Setting Up the Mixture Model in ANSYS Fluent
Setting up a Mixture multiphase Fluent example is a logical process. This guide will walk you through the most important steps in the ANSYS Fluent interface.
First, you need to open the Multiphase Model window. In the Models tab, you will select Mixture. Right away, you will see a box called Model Parameters. The most important setting here is to enable Slip Velocity. This step is critical because it tells Fluent to calculate the velocity difference between your phases, which is the main advantage of the Mixture model. You also set the Number of Eulerian Phases here, which is usually 2 for simple problems.
Figure 4: The main Multiphase Model window in ANSYS Fluent. Key steps are: (1) Select ‘Mixture’, (2) Enable ‘Slip Velocity’, and (3) Set the ‘Number of Eulerian Phases’

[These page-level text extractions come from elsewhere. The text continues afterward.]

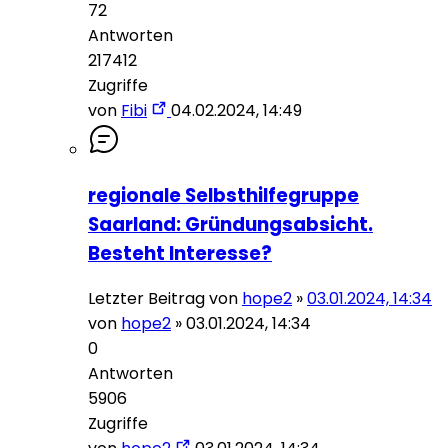
72
Antworten
217412
Zugriffe
von
Fibi
04.02.2024, 14:49
regionale Selbsthilfegruppe
Saarland: Gründungsabsicht.
Besteht Interesse?
Letzter Beitrag von
hope2
»
03.01.2024, 14:34
von
hope2
»
03.01.2024, 14:34
0
Antworten
5906
Zugriffe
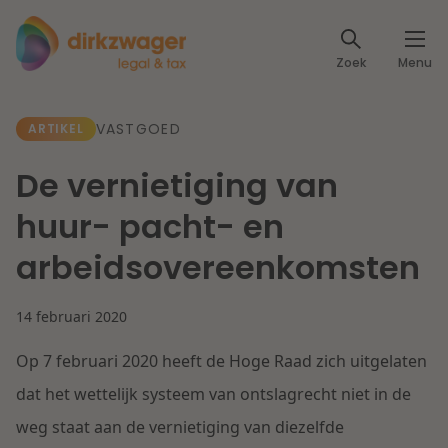
Expertises
Zoek
Menu
Corporate / M&A
Thema's
VASTGOED
ARTIKEL
Banking & Finance
Dichtbij de energietransitie
Kennis
De vernietiging van
Artikelen
Lees meer
Fiscaal
huur- pacht- en
Events
arbeidsovereenkomsten
Klantcases
Specialisten
Arbeid & Pensioen
14 februari 2020
Over ons
IT & Privacy
Op 7 februari 2020 heeft de Hoge Raad zich uitgelaten
Dichtbij een toekomstbestendige zorg
Over Dirkzwager
Werken bij
dat het wettelijk systeem van ontslagrecht niet in de
IE & Innovatie
weg staat aan de vernietiging van diezelfde
Lees meer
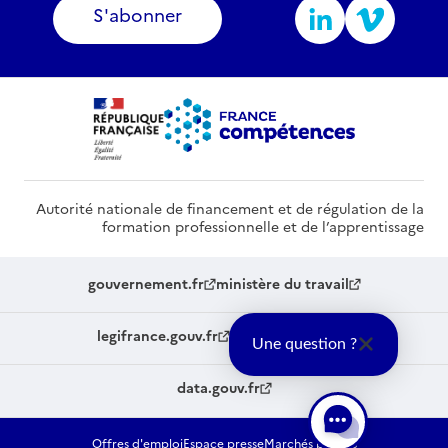
S'abonner
Autorité nationale de financement et de régulation de la
formation professionnelle et de l’apprentissage
gouvernement.fr
ministère du travail
legifrance.gouv.fr
service-public.fr
Une question ?
data.gouv.fr
Offres d'emploi
Espace presse
Marchés publics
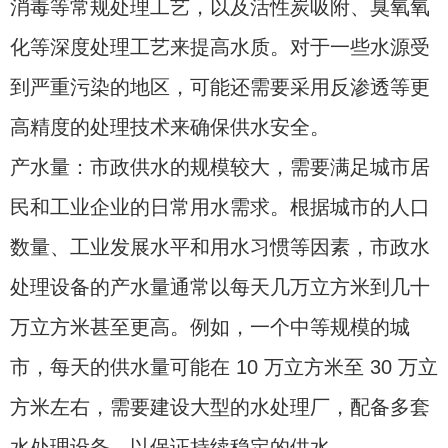
消毒等常规处理工艺，以及活性炭吸附、臭氧氧
化等深度处理工艺来提高水质。对于一些水源受
到严重污染的地区，可能还需要采用反渗透等更
高精度的处理技术来确保供水安全。
产水量：市政供水的规模较大，需要满足城市居
民和工业企业的日常用水需求。根据城市的人口
数量、工业发展水平和用水习惯等因素，市政水
处理设备的产水量通常以每天几万立方米到几十
万立方米甚至更高。例如，一个中等规模的城
市，每天的供水量可能在 10 万立方米至 30 万立
方米左右，需要建设大型的水处理厂，配备多套
水处理设备，以保证持续稳定的供水。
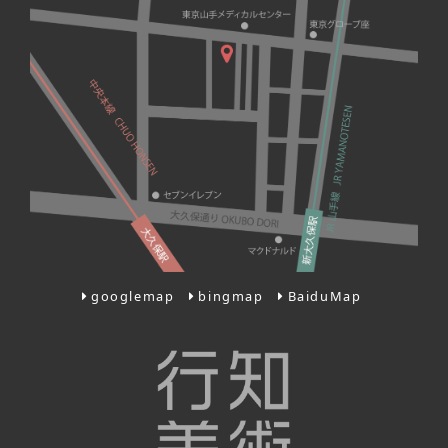
googlemap
bingmap
BaiduMap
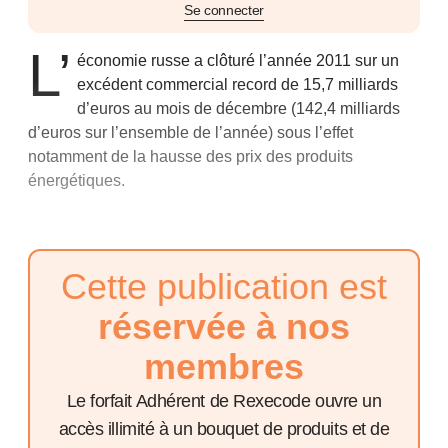
Se connecter
L’
économie russe a clôturé l’année 2011 sur un
excédent commercial record de 15,7 milliards
d’euros au mois de décembre (142,4 milliards
d’euros sur l’ensemble de l’année) sous l’effet
notamment de la hausse des prix des produits
énergétiques.
Cette publication est
réservée à nos
membres
Le forfait Adhérent de Rexecode ouvre un
accès illimité à un bouquet de produits et de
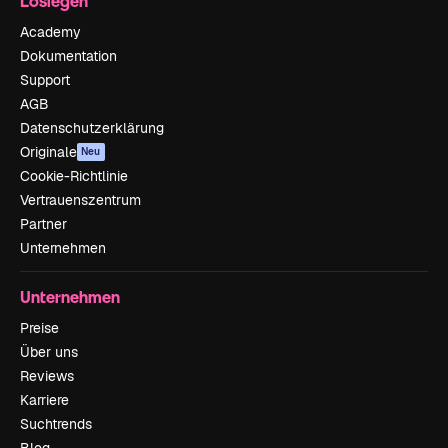
Loslegen
Academy
Dokumentation
Support
AGB
Datenschutzerklärung
Originale
Neu
Cookie-Richtlinie
Vertrauenszentrum
Partner
Unternehmen
Unternehmen
Preise
Über uns
Reviews
Karriere
Suchtrends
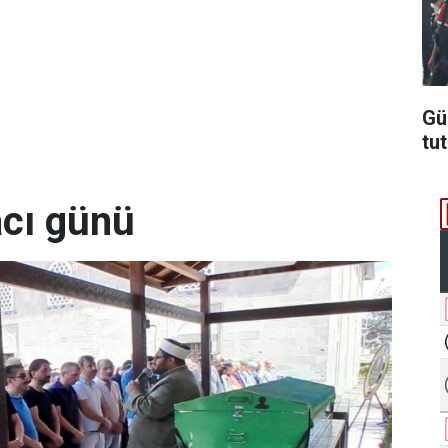
Gü
tu
acı günü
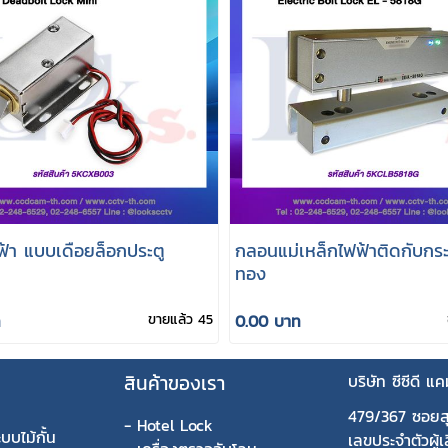
้า แบบเดือยล็อกประตู
กลอนแม่เหล็กไฟฟ้าติดกับกร
ทอง
ท
ขายแล้ว 45
0.00 บาท
สินค้าของเรา
บริษัท ซีซีดี แ
479/367 ซอยส
-
Hotel Lock
บบไม้กั้น
เลขประจำตัวผู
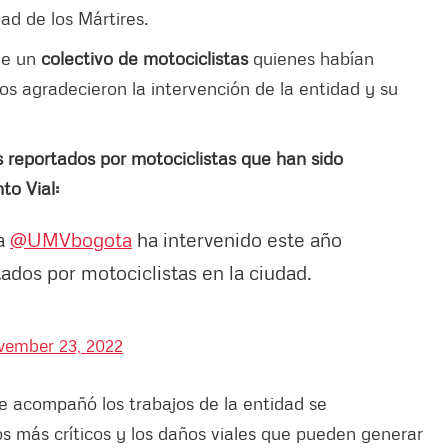
idad de los Mártires.
de un
colectivo de motociclistas
quienes habían
os agradecieron la intervención de la entidad y su
s reportados por motociclistas que han sido
to Vial:
la
@UMVbogota
ha intervenido este año
tados por motociclistas en la ciudad.
vember 23, 2022
 acompañó los trabajos de la entidad se
os más críticos y los daños viales que pueden generar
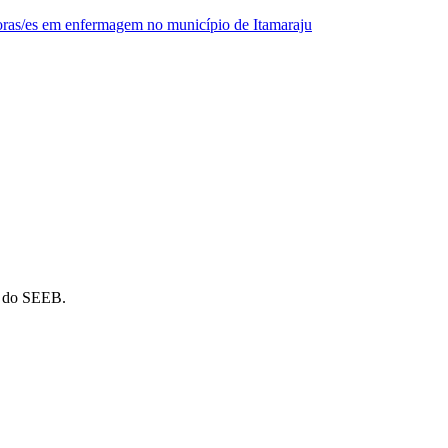
oras/es em enfermagem no município de Itamaraju
o do SEEB.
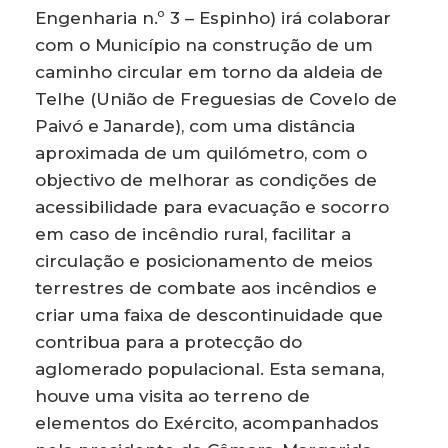
Engenharia n.º 3 – Espinho) irá colaborar
com o Município na construção de um
caminho circular em torno da aldeia de
Telhe (União de Freguesias de Covelo de
Paivó e Janarde), com uma distância
aproximada de um quilómetro, com o
objectivo de melhorar as condições de
acessibilidade para evacuação e socorro
em caso de incêndio rural, facilitar a
circulação e posicionamento de meios
terrestres de combate aos incêndios e
criar uma faixa de descontinuidade que
contribua para a protecção do
aglomerado populacional. Esta semana,
houve uma visita ao terreno de
elementos do Exército, acompanhados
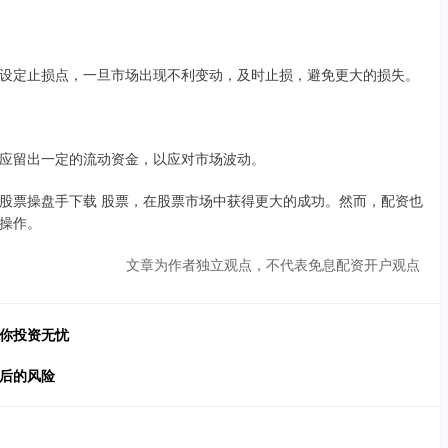
设定止损点，一旦市场出现不利变动，及时止损，避免更大的损失。
应留出一定的流动资金，以应对市场波动。
股票操盘手下载 股票，在股票市场中获得更大的成功。然而，配资也
操作。
文章为作者独立观点，不代表免息配资开户观点
助你投资无忧
背后的风险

Next, click on the Phases tab. This is where you will choose your primary and secondary phases. The primary phase is usually the main continuous fluid (like water), and the secondary phase is the one dispersed in it (like air bubbles or sand particles). For each secondary phase, you must define its properties. The most important property is the Diameter of the particles or bubbles. You can set a constant value, like the 3mm bubbles. If the secondary phase is a solid particle, you will need to enable the Granular option and define its properties.
After defining the phases, you move to the Phase Interaction tab. Here, under the Forces sub-tab, you will configure your drag models. The drag force describes the friction between the phases. For a simple Mixture multiphase Fluent example with small, round particles, the schiller-naumann model is a good starting point. For other cases, like the bubble column, the Grace drag law is a better choice. Getting the drag and slip velocity correct is essential for accurate results, especially in complex simulations like a two-phase ejector considering slip velocity. Following these steps will allow you to set up a wide variety of multiphase problems, from simple bubbly flows to advanced heat transfer simulations like two-phase nanofluid forced convection or designing a nanofluid minichannel heat sink.
Figure 5: 3 VALIDATION examples showing the correct employment of Mixture multiphase model in ANSYS Fluent
Conclusion
The Mixture Model is a powerful and efficient tool for your multiphase flow simulation toolbox. Its main advantage is offering a perfect balance: it is much faster than the complex Eulerian model but still captures the important effect of slip velocity between phases. This makes the Mixture multiphase CFD approach ideal for a wide range of industrial problems where phases are mixed but move at different speeds, such as bubbly flows, sedimentation, and flows with light particle loading.
As we have seen, setting up the Mixture model fluent is a clear, step-by-step process. By correctly defining your phases, interactions, and turbulence, you can get accurate results without the high computational cost of more complex models. For the right application, it is an excellent choice that saves you time and resources.